Texto do documento:
Valor Econômico - 05/11/2013
Assim como anteciparam a campanha sucessória, governo e PT também
começaram a discutir uma agenda para o segundo mandato da presidente
Dilma Rousseff. Não se trata propriamente do programa a ser discutido no
horário eleitoral ou nos debates entre candidatos, mas aquele
efetivamente a ser posto em prática, se Dilma se reeleger.
Nas
palavras de um integrante do grupo precursor da campanha de Dilma, "nós
temos que criar condições na sociedade para que a Dilma, assim como o
Lula, possa fazer um segundo mandato melhor que o primeiro" - um governo
capaz de avançar com as reformas estruturais, em especial com a reforma
tributária, agenda insolúvel das últimas décadas.
Em especial
porque é estreita a margem de manobra para a presidente manter ou
ampliar os investimentos sociais, marcas dos governos do PT. A
alternativa à vista é o aumento da arrecadação. Em duas palavras:
aumento de impostos.
Mais imposto para manter o investimento social
Especialmente
porque, ao invés de se discutir cortes para ampliar o investimento, e
não só no social, o debate é sobre como aumentar a arrecadação. "Não há
como dar conta da chamada voz das ruas com a estrutura tributária atual,
que é uma estrutura injusta", diz a fonte da campanha. "Agora, o
governo não vai falar disso no horário eleitoral ", afirma. "O PT é quem
tem que travar uma luta partidária, permanente, inclusive fora da
campanha eleitoral para defender a necessidade da reforma tributária.
Não é só o negócio da reforma fiscal".
As diferenças no PT e
parte do governo é quanto à forma. A esquerda acredita que as reformas
necessárias não serão feitas sem quebrar o atual arco de alianças
políticas do governo, inclusive com o maior partido aliado, o PMDB. O
raciocínio parte do pressuposto segundo o qual acabou o tempo de
bonança, em que todos ganharam, e que para avançar alguém terá que
perder. Em resumo, não haverá mais como manter o padrão de consumo, a
elevação do salário mínimo, a ascensão social, se não houver o
acirramento da luta de classes.
A alternativa que a
centro-esquerda considera viável é avançar nas mudanças estruturais com a
atual aliança partidária. O problema, argumenta-se, é que "os
neoliberais" incutiram na sociedade que imposto é uma coisa ruim. No
entanto, vista de perto, "a maior carga tributária do mundo", no fundo
seria distribuída injustamente e altamente regressiva.
O exemplo
preferido é o mesmo de todas as eleições: ao fim e ao cabo, a maior
alíquota do Imposto de Renda da Pessoa Física (27,5%) é a mesma que
incide sobre salários da classe média e sobre rendimentos do empresário
Antonio Ermírio de Moraes, do grupo Votorantim. Nas discussões sobre o
futuro governo entra também o Imposto sobre Circulação de Mercadorias e
Serviços (ICMS), um tributo forte para a arrecadação e altamente
regressivo: o preço da manteiga é o mesmo para o assalariado e para o
grande empresário.

Listagem de dados:
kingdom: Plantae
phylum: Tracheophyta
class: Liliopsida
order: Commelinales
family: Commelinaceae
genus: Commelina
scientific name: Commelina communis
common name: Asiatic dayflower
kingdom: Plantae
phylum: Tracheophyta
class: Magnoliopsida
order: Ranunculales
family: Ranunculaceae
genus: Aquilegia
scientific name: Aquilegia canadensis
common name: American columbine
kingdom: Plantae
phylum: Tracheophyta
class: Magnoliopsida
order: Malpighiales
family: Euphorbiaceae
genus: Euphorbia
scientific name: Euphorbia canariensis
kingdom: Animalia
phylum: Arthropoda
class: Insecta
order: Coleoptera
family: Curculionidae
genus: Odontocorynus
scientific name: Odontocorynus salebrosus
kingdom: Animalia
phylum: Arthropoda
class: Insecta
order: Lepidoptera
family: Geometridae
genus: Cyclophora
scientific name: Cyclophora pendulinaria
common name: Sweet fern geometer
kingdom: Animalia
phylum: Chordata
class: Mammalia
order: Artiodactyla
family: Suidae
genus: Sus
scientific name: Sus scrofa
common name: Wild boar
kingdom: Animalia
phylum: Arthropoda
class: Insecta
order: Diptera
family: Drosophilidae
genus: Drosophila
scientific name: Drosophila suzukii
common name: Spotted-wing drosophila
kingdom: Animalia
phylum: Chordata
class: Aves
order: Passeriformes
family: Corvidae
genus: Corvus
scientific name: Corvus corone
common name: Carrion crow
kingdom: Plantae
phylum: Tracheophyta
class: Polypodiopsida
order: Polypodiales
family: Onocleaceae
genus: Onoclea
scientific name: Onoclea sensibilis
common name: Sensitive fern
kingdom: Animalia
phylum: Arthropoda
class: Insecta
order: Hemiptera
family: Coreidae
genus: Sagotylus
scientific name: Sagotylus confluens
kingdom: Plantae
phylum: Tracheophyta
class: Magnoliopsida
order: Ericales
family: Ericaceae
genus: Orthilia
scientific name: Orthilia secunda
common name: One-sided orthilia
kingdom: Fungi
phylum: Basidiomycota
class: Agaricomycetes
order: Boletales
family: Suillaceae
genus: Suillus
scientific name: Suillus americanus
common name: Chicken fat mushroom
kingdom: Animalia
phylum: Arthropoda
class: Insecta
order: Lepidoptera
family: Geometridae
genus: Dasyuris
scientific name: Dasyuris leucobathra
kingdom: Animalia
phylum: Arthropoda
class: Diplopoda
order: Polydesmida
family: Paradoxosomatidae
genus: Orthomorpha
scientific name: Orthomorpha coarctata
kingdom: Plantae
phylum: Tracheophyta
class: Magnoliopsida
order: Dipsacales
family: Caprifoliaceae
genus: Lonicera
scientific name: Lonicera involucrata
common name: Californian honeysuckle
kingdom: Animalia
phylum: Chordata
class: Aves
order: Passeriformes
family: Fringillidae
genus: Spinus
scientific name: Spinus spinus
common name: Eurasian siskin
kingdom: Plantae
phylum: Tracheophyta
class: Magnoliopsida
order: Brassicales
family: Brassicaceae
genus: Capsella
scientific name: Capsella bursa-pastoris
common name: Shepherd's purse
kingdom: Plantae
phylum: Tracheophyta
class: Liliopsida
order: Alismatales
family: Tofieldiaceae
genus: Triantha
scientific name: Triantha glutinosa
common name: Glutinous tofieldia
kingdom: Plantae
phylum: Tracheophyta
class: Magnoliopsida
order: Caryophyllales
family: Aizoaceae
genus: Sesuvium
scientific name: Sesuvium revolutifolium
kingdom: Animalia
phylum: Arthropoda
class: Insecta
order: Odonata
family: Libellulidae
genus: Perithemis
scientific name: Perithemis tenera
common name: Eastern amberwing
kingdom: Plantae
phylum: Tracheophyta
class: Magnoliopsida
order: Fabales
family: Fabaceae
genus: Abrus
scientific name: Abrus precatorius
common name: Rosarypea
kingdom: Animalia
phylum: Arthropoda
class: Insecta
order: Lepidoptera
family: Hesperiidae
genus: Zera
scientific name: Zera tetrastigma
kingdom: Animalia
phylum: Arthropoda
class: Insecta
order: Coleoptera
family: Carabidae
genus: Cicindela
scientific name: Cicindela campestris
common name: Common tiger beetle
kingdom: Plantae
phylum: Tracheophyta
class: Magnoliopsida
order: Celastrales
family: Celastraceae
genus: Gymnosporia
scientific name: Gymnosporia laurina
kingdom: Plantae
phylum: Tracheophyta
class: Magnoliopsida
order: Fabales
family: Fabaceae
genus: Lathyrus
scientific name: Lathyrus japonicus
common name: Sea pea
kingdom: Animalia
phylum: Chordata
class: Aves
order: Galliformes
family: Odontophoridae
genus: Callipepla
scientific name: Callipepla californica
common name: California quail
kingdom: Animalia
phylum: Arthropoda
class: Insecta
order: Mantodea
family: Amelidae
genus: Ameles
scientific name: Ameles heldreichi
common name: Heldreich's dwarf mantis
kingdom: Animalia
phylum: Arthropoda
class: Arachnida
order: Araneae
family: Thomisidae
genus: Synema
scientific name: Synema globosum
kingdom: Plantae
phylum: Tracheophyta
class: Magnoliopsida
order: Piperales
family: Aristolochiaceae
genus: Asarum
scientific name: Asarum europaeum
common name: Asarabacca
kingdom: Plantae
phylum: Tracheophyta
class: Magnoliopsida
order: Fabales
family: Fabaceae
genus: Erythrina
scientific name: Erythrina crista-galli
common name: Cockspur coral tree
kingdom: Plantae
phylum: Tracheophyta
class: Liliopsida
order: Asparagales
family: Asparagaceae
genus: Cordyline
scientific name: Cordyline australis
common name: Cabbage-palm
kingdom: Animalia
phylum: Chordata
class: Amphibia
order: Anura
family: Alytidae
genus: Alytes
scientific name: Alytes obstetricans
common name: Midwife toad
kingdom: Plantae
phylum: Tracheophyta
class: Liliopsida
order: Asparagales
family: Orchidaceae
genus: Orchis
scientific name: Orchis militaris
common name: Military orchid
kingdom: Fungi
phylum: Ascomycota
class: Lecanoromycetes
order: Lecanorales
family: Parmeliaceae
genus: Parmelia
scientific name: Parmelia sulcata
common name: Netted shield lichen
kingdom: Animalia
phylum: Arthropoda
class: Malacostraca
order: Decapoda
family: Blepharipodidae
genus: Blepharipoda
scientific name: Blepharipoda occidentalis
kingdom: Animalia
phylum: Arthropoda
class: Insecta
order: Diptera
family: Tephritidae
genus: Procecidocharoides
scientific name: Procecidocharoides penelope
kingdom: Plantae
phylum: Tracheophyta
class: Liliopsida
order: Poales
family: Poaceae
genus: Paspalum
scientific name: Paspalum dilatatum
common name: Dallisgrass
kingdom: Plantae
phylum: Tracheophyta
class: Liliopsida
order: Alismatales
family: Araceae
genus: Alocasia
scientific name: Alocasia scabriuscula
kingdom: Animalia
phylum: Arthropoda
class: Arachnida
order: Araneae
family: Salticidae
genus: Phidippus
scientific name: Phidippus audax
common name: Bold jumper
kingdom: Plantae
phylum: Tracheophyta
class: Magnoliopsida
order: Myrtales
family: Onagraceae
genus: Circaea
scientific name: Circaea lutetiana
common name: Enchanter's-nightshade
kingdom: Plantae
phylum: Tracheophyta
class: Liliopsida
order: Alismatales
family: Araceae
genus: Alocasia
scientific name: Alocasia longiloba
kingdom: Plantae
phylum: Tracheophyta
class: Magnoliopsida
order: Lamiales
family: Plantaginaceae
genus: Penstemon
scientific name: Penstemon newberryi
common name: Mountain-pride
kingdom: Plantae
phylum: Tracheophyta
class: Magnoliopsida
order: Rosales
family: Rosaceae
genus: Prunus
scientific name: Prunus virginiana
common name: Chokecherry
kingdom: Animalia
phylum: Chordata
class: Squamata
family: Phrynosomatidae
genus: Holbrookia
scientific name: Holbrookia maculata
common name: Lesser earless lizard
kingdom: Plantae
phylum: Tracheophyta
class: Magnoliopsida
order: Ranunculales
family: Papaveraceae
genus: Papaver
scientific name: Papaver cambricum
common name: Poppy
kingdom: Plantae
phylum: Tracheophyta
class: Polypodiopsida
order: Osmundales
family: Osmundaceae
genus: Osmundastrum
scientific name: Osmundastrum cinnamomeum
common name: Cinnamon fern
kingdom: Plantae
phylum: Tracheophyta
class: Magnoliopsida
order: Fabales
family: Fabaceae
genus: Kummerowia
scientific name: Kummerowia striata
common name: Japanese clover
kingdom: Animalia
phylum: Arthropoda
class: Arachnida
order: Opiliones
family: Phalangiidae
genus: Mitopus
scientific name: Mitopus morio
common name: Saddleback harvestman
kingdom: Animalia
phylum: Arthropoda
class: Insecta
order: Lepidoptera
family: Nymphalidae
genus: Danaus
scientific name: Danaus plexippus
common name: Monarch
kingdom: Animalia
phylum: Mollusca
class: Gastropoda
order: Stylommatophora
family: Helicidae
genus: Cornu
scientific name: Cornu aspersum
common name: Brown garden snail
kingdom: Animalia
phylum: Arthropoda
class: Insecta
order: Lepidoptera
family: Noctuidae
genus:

Problema 1:
Transcreva literalmente, do artigo sobre a agenda do segundo mandato de Dilma, o trecho que se inicia com as palavras contendo "Valor Econômico - 05/11/2013" e se encerra com "Dilma se reeleger.".
Problema 2:
Indique se cada afirmação abaixo concorda com o artigo sobre a agenda do segundo mandato de Dilma, respondendo sim ou não e citando literalmente as palavras do artigo que decidem a questão: (a) A maior alíquota do Imposto de Renda da Pessoa Física mencionada é de 27,5%. (b) Segundo a fonte da campanha, o governo vai tratar da reforma tributária no horário eleitoral. (c) A esquerda acredita que as reformas necessárias podem ser feitas mantendo o atual arco de alianças políticas do governo.
Problema 3:
Prossiga com o artigo sobre a agenda do segundo mandato de Dilma, começando logo após a última frase apresentada.

Resposta escrita 1:
Valor Econômico - 05/11/2013
Assim como anteciparam a campanha sucessória, governo e PT também
começaram a discutir uma agenda para o segundo mandato da presidente
Dilma Rousseff. Não se trata propriamente do programa a ser discutido no
horário eleitoral ou nos debates entre candidatos, mas aquele
efetivamente a ser posto em prática, se Dilma se reeleger.

Resposta escrita 2:
(a) Sim: "a maior alíquota do Imposto de Renda da Pessoa Física (27,5%) é a mesma que incide sobre salários da classe média".
(b) Não: "o governo não vai falar disso no horário eleitoral".
(c) Não: "A esquerda acredita que as reformas necessárias não serão feitas sem quebrar o atual arco de alianças políticas do governo".

Resposta escrita 3:
A alíquota de 27,5% do IRPF foi criada em
caráter provisório em 1999, para que o governo Fernando Henrique Cardoso
equilibrasse suas contas. Deveria voltar aos 25% em 2004, já no governo
Lula da Silva. Como é da tradição brasileira, com a rara exceção do
imposto do cheque, ela se tornou permanente. O PT namora com a alíquota
de 35%, entre outras medidas pensadas para aumentar a arrecadação, como a
criação do imposto sobre grandes fortunas. Trata-se de uma tarefa
árdua. Basta ver o que acontece em São Paulo.
Na capital do maior
Estado da Federação vige uma lei segundo a qual, a partir de 2013, é
preciso fazer a planta genérica de valores (simplificadamente, a
atualização do valor venal dos imóveis, sobre o qual incide o percentual
para cobrança do imposto). A atualização sobre o valor venal não
significa que o imposto será cobrado sobre o valor real do imóvel. Mas o
imposto sobe ainda que se mantenha a alíquota anterior.
É uma
determinação legal. Fernando Haddad, prefeito do PT, tomou o cuidado de
fazer três áreas fiscais, o que isentou quase toda a periferia. Sobre
imóveis situados em regiões com maior infraestrutura, na zona central,
por exemplo, paga-se mais do que sobre um localizado em Guaianazes, no
extremo da zona leste. Ainda assim Haddad está em maus lençóis. Tanto
que já articula para que a planta genérica seja atualizada a cada quatro
e não mais a cada dois anos, como prevê e lei.
Esse é um exemplo
das discussões antecipadas que se faz na órbita do grupo precursor da
campanha de Dilma. Outro é a autonomia do Banco Central, cujos contornos
apareceram semana passada, quando Lula estimulou alguns senadores a
votar um projeto, em tramitação no Senado, que na realidade trata da
"independência" do BC. A rigor, o BC já dispõe de certa autonomia,
conforme se reconhece nessas discussões. "O que algumas vez se quer é
trocar a autonomia pela independência", diz a fonte do grupo que trata
da reeleição da presidente Dilma.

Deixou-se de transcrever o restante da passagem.